交通事故においては、双方ともに過失があるという場合も多くあります。過失の割合に応じて損害賠償額を減額することを「過失相殺」といいます。当事者双方に過失がある場合には、この過失相殺が行われることになります。

そして、双方に過失があり、かつ双方に損害が生じている場合には、次のように過失相殺の処理が行われることになります。

例えば、車同士の交通事故が起こり、被害者Aさんの損害額が100万円、加害者Bさんの損害額が50万円で、過失割合はAさんが20%、Bさんが80%だったとします。

Aさんの過失は20%なのでAさんの損害100万円のうち、20万円はAさんの過失分、残り80万円をBさんの過失分と考えます。同様に、Bさんの損害50万円のうち20%である10万円がAさんの過失分、残り40万円をBさんの過失分とします。

以上のそれぞれの過失分を実際にお金でやり取りするのであれば、AさんがBさんに10万円を支払い、BさんがAさんに80万円を支払うことになります。しかし、これではいったんもらったお金を返すことになるので、多くの場合は、両者の支払額を差し引きして、80万円-10万円=70万円を、BさんがAさんに支払うという形で解決を図っています。

**課題**
過失相殺についての文章から、「そして、双方に過失があり、か」で始まり「いう形で解決を図っています。」で終わる部分を一字一句たがえずに書き写しなさい。

[短答式のグラフ課題]
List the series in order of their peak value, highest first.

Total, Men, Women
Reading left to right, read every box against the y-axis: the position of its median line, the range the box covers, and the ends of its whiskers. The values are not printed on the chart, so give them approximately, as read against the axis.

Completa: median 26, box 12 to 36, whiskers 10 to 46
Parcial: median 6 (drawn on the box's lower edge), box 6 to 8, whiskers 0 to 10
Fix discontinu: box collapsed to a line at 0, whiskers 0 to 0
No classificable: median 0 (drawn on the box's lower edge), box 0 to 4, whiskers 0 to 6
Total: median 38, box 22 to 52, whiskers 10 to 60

**解答**
そして、双方に過失があり、かつ双方に損害が生じている場合には、次のように過失相殺の処理が行われることになります。

例えば、車同士の交通事故が起こり、被害者Aさんの損害額が100万円、加害者Bさんの損害額が50万円で、過失割合はAさんが20%、Bさんが80%だったとします。

Aさんの過失は20%なのでAさんの損害100万円のうち、20万円はAさんの過失分、残り80万円をBさんの過失分と考えます。同様に、Bさんの損害50万円のうち20%である10万円がAさんの過失分、残り40万円をBさんの過失分とします。

以上のそれぞれの過失分を実際にお金でやり取りするのであれば、AさんがBさんに10万円を支払い、BさんがAさんに80万円を支払うことになります。しかし、これではいったんもらったお金を返すことになるので、多くの場合は、両者の支払額を差し引きして、80万円-10万円=70万円を、BさんがAさんに支払うという形で解決を図っています。